[Stored items]
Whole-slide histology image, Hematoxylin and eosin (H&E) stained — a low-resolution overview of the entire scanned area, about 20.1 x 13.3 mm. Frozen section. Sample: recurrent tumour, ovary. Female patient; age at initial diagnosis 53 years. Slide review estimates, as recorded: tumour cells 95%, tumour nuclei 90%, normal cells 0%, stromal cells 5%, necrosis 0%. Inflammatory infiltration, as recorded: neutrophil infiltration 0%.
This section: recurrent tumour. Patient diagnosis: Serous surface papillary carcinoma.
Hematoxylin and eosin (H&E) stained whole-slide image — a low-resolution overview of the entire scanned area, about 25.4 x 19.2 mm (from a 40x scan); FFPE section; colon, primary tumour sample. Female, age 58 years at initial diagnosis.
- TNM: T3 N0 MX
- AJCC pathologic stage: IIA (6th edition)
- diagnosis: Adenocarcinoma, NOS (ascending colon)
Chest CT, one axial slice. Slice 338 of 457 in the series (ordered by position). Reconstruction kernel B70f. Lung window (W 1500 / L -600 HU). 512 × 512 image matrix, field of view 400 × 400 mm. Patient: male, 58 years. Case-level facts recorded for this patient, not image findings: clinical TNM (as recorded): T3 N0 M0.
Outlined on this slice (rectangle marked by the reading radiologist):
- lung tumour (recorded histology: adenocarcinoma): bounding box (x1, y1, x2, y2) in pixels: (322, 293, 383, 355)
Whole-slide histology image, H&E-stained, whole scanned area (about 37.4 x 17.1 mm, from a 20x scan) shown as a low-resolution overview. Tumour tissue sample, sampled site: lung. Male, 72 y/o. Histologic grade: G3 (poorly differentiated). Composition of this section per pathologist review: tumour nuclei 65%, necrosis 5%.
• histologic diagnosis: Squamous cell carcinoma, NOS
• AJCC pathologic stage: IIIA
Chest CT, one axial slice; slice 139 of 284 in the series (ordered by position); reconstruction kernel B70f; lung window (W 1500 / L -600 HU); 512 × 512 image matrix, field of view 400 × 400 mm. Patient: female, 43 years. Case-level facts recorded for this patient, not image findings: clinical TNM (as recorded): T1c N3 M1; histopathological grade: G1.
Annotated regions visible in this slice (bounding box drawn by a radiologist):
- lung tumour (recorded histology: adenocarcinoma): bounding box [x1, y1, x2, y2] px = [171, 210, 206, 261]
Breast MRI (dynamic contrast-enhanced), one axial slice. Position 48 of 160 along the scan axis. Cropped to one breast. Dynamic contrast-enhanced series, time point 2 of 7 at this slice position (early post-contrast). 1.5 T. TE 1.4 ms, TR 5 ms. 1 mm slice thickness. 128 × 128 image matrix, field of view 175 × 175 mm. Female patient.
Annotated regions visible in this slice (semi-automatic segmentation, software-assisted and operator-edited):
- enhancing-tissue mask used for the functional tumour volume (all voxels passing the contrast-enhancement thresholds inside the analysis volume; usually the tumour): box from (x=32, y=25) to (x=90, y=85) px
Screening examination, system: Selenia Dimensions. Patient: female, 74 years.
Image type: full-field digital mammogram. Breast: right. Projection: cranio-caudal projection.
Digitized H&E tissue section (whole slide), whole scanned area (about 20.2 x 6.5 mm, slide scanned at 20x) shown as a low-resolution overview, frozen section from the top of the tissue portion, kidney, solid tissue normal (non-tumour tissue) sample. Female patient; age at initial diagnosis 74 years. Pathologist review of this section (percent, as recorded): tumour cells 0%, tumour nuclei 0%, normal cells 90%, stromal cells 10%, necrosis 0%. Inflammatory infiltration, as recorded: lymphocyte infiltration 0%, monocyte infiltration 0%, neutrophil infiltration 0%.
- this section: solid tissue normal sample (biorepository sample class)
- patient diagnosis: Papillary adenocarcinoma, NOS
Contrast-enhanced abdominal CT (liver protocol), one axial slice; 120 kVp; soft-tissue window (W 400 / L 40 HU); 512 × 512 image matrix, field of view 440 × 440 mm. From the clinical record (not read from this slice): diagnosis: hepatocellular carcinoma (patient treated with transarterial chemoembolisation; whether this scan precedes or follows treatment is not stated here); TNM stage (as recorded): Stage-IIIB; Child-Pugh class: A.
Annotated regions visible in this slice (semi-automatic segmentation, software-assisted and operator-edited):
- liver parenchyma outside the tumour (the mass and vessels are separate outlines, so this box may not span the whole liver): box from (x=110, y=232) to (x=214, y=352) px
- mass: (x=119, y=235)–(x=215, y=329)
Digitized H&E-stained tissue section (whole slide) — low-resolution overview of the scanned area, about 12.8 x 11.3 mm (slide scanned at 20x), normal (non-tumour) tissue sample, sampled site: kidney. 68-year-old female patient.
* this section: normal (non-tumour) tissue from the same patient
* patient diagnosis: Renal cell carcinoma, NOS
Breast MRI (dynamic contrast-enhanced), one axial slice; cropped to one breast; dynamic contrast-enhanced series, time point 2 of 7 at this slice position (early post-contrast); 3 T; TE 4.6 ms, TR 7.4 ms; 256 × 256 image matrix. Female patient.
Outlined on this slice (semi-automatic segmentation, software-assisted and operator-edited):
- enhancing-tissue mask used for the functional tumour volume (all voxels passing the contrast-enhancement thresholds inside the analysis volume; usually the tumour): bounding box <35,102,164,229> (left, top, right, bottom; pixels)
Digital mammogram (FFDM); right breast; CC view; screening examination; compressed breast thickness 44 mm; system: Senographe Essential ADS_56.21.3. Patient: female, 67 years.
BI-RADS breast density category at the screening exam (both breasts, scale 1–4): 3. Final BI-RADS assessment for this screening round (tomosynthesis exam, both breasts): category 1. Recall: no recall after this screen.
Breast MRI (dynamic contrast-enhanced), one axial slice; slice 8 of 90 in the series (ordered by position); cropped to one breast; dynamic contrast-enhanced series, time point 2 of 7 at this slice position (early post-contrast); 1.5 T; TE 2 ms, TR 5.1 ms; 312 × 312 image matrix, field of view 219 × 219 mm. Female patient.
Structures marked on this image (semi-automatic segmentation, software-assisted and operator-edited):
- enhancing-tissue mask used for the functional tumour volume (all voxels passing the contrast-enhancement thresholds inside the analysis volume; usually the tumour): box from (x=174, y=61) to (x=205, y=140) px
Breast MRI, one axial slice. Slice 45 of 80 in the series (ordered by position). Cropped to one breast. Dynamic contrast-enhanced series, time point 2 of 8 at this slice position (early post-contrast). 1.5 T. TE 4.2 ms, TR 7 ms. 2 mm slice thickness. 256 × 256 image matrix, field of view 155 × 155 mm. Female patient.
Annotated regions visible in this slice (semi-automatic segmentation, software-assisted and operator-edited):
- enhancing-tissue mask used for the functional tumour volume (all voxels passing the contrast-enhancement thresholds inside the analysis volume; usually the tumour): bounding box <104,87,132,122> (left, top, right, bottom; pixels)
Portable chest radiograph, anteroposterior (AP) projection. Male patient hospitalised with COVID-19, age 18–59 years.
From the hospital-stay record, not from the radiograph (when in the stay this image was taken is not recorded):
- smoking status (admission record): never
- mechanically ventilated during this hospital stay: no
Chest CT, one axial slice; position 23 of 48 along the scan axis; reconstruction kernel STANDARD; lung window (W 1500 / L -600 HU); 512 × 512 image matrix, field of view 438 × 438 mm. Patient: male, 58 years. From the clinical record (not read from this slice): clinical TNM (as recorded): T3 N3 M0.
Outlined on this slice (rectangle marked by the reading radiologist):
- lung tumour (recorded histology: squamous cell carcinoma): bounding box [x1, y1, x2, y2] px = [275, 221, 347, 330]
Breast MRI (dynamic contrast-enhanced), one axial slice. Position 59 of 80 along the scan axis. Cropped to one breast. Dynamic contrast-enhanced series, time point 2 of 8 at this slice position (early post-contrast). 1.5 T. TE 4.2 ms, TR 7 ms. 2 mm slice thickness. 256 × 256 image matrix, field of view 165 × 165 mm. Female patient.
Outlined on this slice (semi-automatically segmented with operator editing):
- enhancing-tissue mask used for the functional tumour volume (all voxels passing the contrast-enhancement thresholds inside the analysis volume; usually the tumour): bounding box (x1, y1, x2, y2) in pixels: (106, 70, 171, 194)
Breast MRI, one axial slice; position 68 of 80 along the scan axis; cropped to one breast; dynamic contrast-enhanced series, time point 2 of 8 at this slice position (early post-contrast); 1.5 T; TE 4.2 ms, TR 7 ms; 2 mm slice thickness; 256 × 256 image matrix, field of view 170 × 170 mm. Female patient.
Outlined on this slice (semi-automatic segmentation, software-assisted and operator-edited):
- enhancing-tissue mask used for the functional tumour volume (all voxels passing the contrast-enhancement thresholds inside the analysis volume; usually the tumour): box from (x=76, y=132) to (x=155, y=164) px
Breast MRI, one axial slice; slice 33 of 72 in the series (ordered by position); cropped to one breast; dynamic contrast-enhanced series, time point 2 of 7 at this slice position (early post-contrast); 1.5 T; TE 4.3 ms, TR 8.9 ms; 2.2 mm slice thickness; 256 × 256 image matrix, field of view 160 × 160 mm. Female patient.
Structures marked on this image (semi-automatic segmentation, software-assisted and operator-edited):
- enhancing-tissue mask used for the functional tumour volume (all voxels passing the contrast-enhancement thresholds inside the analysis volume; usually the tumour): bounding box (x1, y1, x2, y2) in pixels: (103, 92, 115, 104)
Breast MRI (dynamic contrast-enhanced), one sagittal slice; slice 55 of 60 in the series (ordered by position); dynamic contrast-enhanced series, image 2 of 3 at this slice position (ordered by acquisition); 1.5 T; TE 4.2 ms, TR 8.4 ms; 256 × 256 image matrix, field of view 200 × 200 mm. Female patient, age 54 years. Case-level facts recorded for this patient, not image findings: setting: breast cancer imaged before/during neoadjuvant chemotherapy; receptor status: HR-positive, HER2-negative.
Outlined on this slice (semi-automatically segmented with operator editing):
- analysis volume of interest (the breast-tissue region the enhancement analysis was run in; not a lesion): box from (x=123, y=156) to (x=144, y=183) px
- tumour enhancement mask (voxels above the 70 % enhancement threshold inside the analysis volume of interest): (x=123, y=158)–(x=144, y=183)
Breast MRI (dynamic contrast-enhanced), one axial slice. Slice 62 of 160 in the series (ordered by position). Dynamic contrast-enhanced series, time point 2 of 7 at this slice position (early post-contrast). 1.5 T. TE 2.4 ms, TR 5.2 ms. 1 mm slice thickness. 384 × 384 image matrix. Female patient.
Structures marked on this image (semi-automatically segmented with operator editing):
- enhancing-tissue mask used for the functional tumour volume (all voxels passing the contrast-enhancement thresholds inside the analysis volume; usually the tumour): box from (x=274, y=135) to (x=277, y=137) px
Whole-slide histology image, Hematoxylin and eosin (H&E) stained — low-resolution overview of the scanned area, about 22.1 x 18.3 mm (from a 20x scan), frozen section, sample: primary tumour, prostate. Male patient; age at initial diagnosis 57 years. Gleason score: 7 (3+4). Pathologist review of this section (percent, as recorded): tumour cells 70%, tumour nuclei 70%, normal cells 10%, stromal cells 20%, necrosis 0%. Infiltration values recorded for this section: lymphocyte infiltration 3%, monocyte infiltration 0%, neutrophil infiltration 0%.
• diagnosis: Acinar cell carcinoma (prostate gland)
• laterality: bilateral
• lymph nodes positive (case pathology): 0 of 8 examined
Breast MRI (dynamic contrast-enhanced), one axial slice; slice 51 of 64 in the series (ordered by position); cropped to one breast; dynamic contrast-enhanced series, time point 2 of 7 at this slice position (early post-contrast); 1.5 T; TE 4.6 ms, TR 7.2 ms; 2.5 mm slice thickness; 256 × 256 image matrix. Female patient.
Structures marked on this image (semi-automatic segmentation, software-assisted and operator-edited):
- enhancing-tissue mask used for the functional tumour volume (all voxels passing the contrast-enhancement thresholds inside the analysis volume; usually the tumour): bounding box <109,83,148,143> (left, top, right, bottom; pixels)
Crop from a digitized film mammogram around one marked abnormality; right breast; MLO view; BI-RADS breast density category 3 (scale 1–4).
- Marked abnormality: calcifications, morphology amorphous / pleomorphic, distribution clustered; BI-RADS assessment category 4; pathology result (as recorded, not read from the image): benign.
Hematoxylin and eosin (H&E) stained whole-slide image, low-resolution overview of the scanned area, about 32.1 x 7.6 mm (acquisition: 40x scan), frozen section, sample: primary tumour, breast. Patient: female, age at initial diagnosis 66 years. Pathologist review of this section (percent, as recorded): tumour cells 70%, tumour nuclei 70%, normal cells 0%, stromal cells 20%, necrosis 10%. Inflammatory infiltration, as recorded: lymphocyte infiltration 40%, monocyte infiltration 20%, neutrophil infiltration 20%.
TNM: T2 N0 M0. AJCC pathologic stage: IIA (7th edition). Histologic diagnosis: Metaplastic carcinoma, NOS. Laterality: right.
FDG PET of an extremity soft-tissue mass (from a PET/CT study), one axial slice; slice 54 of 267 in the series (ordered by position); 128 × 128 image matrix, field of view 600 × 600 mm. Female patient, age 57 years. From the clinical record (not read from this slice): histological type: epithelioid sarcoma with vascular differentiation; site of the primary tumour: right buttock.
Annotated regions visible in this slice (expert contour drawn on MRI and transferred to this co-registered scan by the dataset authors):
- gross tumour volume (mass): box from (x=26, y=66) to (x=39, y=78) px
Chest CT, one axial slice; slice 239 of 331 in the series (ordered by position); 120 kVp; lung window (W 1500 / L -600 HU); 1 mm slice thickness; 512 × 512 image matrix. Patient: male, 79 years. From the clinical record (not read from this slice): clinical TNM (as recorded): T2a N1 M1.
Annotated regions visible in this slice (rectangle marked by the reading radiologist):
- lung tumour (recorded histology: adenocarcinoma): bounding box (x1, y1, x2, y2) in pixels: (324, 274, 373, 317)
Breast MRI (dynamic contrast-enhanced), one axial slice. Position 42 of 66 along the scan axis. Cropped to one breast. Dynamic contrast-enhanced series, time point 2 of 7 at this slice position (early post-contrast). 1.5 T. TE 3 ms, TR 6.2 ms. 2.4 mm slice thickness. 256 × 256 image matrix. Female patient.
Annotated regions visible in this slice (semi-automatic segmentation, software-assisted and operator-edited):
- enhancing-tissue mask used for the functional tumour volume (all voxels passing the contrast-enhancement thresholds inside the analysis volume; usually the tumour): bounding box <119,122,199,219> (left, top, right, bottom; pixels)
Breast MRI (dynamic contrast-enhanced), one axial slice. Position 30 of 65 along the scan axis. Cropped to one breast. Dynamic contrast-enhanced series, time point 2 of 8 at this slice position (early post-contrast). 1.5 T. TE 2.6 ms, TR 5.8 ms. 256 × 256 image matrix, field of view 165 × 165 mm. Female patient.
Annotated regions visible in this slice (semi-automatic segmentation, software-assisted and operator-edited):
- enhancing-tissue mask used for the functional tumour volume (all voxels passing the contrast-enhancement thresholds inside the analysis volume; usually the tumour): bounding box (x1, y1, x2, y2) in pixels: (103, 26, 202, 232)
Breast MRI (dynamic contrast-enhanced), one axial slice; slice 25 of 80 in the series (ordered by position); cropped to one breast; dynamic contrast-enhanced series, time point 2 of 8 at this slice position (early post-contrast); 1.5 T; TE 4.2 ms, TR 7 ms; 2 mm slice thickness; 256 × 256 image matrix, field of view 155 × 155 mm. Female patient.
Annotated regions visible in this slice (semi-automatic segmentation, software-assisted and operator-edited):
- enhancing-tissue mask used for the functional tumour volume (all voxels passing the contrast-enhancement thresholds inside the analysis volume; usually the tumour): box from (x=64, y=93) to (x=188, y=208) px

◆ Exercise aim: The stretch of entries above that starts with the line containing "- AJCC pathologic stage: IIA (6th edition)" and goes on through the line containing "- diagnosis: Adenocarcinoma, NOS" is to be transcribed exactly, and no other line is to be transcribed.

◆ Written answer:
- AJCC pathologic stage: IIA (6th edition)
- diagnosis: Adenocarcinoma, NOS (ascending colon)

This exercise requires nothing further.